La stagione dei funghi invoglia molte persone ad andar per boschi ma, purtroppo, la maggior parte sono raccoglitori occasionali e inesperti che, fidandosi di immagini osservate su libri e riviste o di approssimative descrizioni di amici o parenti, raccolgono anche esemplari tossici confondendoli con specie commestibili, a loro molto simili. Per chi ama i funghi ma non conosce abbastanza le diverse specie, l'unità operativa igiene degli alimenti e della nutrizione dell'Asl3 genovese ha divulgato un pratico manuale in cui vengono descritti ampiamente i funghi velenosi e quelli commestibili. Naturalmente sono evidenziati quei funghi che vengono più spesso scambiati con le specie abitualmente raccolte e consumate in Liguria. Con un linguaggio semplice e comprensibile le pagine del manuale saranno un ottima guida nell'andar per funghi.
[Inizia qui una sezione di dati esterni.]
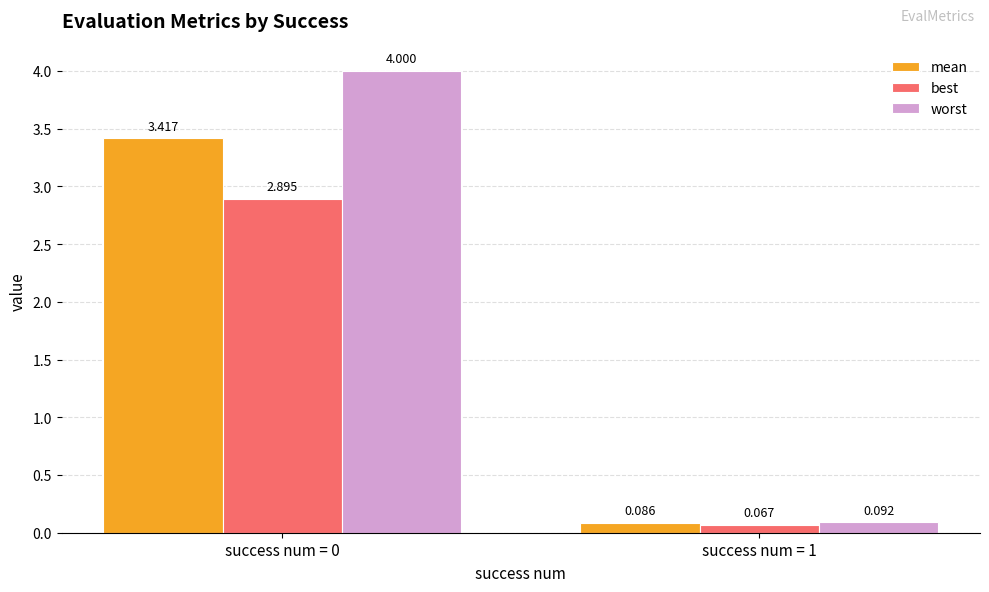

Which series has the widest spread of values?

worst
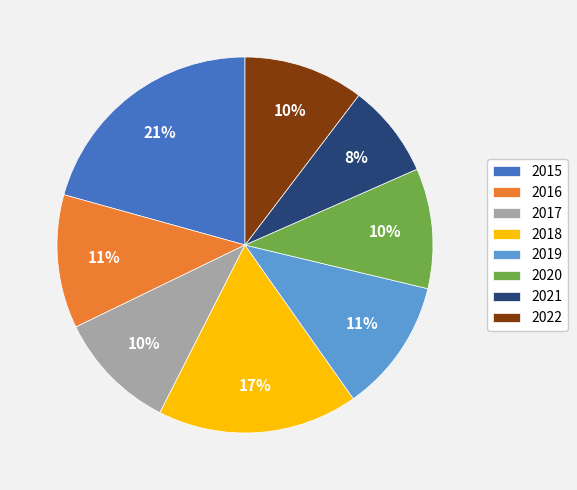

How many slices are in this pie chart?

8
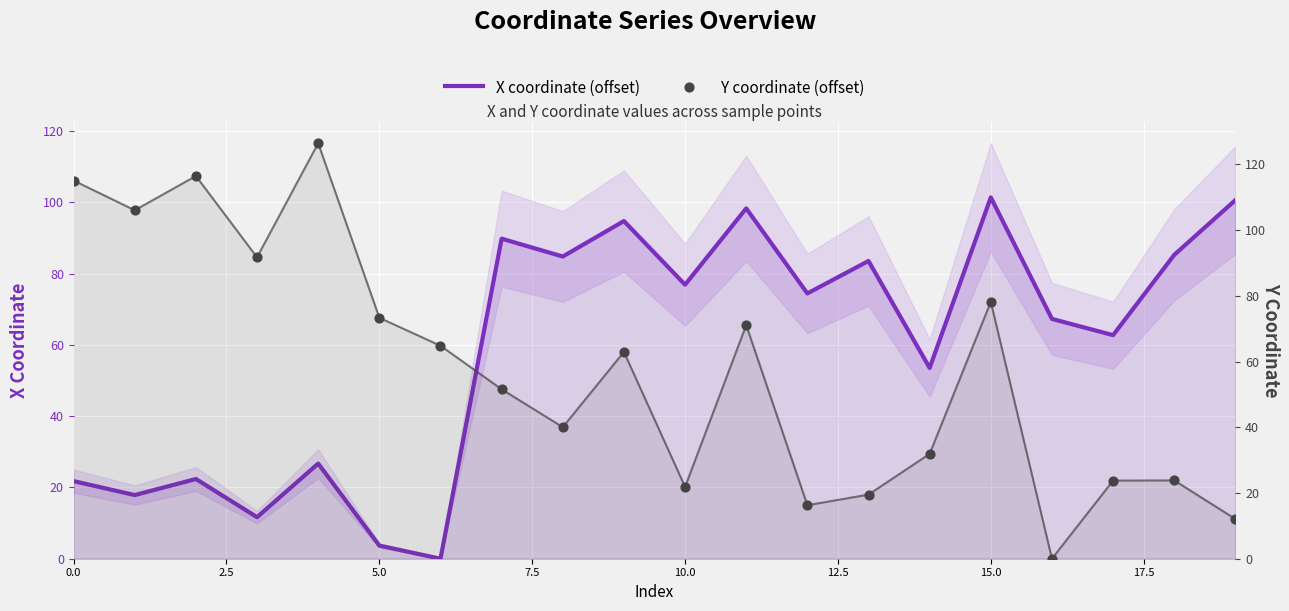

Which series reaches the minimum Y coordinate?

X coordinate (offset)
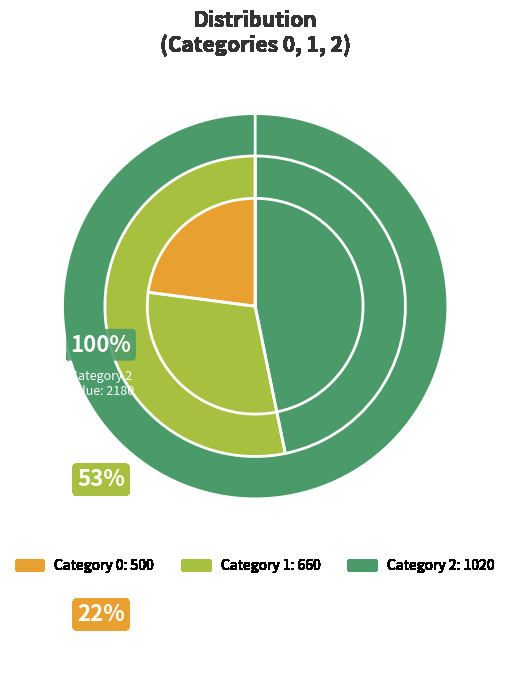

Count the number of slices in the pie.

3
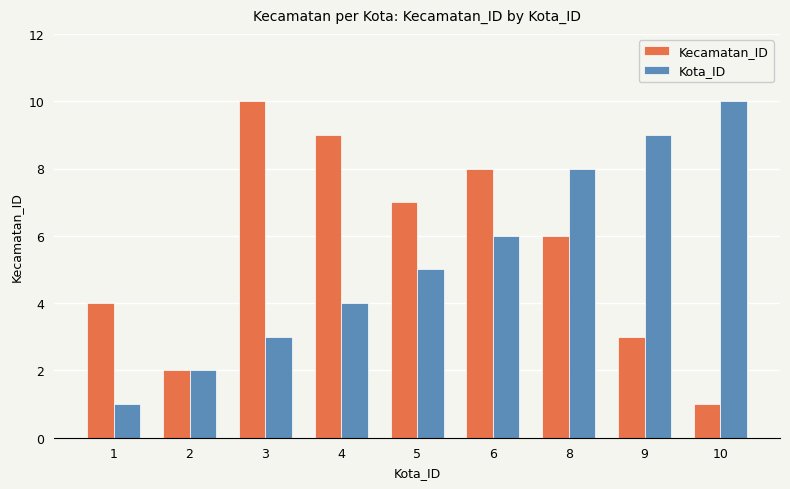

What is the sum of the Kota_ID values at 2 and 10?

12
In oltre l'unità operativa igiene alimenti e nutrizione dell'Asl 3 genovese ha attivato la pronta disponibilità degli esperti micologi in supporto ai servizi di pronto soccorso degli ospedali della provincia in caso di sospetta intossicazione da funghi. Per ottenere i certificati di idoneità alla vendita dei funghi freschi spontanei e dei funghi secchi sfusi, obbligatorio per gli esercenti che commercializzano o somministrano funghi non confezionati, o per coloro che decidono di mangiare quelli raccolti con le proprie mani, sono stati costituiti tre centri di controllo. In corso Sardegna 8 dalle ore 8 alle 11.30, in via 10 Maggio (ex ospedale psichiatrico) e alla Fiumara (palazzo della salute) dalle 10.30 alle 13.